Task objective: Copy the data exactly from the line that contains "#8daec4; stroke-width: 3" through the line that contains "middle; dominant-baseline: central;", keeping both end lines and leaving out everything else.

Available data:

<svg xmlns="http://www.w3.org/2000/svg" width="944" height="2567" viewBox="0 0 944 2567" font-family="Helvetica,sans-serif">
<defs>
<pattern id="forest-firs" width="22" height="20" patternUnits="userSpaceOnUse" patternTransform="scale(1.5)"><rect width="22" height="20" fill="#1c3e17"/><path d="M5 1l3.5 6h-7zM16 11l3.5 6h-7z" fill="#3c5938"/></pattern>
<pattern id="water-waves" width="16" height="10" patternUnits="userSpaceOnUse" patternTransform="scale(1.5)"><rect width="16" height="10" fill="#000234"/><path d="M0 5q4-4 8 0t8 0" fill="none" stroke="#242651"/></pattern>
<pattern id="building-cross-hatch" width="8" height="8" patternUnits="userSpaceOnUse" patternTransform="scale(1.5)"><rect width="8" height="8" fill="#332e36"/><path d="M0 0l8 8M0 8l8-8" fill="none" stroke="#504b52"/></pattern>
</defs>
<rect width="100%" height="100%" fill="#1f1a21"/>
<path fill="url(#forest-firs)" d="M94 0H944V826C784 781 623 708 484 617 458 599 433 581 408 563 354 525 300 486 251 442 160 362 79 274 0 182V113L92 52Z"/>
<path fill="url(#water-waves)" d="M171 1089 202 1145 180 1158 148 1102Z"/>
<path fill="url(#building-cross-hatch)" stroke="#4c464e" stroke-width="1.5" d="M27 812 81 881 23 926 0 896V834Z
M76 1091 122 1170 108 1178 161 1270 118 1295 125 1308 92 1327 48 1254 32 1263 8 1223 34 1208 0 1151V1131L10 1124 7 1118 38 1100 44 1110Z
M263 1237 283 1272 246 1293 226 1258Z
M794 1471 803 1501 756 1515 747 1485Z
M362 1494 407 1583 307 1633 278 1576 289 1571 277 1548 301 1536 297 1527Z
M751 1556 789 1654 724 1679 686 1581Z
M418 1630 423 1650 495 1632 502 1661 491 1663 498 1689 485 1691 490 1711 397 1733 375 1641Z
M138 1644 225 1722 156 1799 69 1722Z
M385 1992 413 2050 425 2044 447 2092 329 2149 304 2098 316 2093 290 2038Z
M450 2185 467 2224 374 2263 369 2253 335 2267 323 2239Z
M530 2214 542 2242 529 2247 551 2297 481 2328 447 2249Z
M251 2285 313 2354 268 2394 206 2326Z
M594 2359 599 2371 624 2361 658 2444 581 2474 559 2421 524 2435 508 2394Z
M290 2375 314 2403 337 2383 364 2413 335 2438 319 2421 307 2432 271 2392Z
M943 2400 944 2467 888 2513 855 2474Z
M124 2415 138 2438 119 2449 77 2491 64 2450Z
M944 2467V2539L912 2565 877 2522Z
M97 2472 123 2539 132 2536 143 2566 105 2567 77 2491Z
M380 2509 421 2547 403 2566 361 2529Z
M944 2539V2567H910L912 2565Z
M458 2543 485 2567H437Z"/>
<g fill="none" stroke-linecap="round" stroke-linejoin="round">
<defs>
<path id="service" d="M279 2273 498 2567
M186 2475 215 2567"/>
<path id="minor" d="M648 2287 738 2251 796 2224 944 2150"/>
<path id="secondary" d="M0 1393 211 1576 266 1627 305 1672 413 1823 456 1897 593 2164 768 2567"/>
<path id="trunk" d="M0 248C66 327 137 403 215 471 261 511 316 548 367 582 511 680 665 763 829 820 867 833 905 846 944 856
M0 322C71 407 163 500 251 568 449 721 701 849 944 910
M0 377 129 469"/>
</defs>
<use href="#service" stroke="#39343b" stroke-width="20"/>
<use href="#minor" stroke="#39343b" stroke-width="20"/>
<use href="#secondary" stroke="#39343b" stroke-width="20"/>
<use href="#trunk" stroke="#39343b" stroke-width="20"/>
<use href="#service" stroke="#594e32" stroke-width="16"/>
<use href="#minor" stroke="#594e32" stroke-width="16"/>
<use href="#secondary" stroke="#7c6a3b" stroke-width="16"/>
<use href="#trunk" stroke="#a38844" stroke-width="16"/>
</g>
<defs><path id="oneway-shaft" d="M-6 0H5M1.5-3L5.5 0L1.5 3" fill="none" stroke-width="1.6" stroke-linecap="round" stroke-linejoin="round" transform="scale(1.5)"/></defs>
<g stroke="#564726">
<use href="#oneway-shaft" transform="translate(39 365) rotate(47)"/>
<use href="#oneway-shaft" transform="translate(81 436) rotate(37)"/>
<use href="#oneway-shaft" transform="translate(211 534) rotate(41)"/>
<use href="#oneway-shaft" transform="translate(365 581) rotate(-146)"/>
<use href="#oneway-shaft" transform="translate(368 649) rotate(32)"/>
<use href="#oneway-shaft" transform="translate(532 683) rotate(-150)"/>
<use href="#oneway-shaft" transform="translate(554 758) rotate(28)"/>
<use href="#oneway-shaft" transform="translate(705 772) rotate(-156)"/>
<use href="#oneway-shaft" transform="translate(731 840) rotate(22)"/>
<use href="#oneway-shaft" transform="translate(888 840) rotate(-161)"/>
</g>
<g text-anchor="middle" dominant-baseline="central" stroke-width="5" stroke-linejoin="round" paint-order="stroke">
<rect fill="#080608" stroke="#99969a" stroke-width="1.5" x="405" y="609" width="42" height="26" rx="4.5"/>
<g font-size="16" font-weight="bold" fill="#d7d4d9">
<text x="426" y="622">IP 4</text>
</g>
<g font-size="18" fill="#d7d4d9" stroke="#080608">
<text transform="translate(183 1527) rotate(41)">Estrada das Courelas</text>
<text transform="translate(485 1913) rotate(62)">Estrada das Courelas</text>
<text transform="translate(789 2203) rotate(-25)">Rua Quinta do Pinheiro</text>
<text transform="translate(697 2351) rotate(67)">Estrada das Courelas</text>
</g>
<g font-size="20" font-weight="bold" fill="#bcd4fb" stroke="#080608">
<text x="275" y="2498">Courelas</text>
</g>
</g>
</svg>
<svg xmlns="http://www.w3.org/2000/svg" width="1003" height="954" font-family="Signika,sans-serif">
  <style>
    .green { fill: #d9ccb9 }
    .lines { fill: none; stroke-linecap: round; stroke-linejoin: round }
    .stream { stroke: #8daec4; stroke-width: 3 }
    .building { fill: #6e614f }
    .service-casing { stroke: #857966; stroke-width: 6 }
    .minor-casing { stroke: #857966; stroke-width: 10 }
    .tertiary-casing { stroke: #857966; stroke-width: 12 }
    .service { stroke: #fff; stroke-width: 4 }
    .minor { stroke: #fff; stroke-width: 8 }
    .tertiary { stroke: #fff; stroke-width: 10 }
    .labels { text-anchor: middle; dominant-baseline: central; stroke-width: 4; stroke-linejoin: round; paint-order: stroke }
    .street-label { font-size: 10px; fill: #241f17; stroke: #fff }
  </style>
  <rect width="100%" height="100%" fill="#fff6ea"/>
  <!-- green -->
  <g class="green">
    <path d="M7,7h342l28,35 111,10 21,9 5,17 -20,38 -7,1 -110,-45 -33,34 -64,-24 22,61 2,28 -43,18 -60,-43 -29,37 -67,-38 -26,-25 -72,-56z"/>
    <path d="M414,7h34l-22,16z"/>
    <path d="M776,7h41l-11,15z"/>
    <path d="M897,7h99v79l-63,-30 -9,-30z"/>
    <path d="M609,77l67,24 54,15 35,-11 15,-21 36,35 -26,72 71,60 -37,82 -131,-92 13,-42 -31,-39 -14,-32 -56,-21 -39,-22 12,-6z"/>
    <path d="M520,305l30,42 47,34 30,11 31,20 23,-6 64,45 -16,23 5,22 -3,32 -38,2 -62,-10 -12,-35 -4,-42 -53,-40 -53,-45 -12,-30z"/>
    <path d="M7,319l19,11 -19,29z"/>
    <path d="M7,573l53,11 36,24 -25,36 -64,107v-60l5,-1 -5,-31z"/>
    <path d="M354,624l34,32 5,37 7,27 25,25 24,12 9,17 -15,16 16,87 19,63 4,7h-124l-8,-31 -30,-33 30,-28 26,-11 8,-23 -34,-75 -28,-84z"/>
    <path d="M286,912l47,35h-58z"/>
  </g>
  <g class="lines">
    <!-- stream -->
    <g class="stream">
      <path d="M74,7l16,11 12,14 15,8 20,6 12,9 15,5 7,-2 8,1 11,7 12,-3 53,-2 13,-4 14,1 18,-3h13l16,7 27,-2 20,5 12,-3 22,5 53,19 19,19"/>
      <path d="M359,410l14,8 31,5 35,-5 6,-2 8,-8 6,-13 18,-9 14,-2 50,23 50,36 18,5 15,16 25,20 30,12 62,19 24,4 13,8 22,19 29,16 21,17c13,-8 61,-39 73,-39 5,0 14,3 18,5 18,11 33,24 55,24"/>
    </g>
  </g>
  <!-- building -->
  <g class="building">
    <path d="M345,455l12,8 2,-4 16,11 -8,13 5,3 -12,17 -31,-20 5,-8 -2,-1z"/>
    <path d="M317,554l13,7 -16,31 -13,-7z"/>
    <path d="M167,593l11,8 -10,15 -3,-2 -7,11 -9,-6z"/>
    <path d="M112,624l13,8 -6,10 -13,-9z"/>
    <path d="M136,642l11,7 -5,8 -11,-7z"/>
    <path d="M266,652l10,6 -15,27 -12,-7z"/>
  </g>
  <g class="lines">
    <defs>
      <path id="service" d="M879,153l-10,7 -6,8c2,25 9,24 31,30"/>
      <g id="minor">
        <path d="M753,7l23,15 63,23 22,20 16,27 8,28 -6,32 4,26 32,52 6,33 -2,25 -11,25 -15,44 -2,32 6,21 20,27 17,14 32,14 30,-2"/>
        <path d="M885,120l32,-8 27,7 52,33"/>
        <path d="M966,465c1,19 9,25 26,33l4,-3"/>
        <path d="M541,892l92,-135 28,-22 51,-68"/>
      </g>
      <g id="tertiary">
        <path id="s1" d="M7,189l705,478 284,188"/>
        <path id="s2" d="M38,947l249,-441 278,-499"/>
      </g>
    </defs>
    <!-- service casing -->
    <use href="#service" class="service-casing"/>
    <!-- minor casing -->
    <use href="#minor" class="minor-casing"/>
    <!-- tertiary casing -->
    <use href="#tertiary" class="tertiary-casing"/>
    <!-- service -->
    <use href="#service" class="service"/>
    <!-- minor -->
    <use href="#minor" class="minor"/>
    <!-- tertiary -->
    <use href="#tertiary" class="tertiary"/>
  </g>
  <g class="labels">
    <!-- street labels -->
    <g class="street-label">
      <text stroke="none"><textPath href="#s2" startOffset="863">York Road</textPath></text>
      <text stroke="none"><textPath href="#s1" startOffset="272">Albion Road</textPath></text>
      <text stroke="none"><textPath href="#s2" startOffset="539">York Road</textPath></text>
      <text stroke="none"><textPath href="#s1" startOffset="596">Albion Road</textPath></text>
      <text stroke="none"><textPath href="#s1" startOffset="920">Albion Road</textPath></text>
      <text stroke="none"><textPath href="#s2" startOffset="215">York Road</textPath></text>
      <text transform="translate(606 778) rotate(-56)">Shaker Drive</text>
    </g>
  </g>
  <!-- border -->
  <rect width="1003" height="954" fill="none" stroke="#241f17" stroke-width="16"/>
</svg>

Your response:
    .stream { stroke: #8daec4; stroke-width: 3 }
    .building { fill: #6e614f }
    .service-casing { stroke: #857966; stroke-width: 6 }
    .minor-casing { stroke: #857966; stroke-width: 10 }
    .tertiary-casing { stroke: #857966; stroke-width: 12 }
    .service { stroke: #fff; stroke-width: 4 }
    .minor { stroke: #fff; stroke-width: 8 }
    .tertiary { stroke: #fff; stroke-width: 10 }
    .labels { text-anchor: middle; dominant-baseline: central; stroke-width: 4; stroke-linejoin: round; paint-order: stroke }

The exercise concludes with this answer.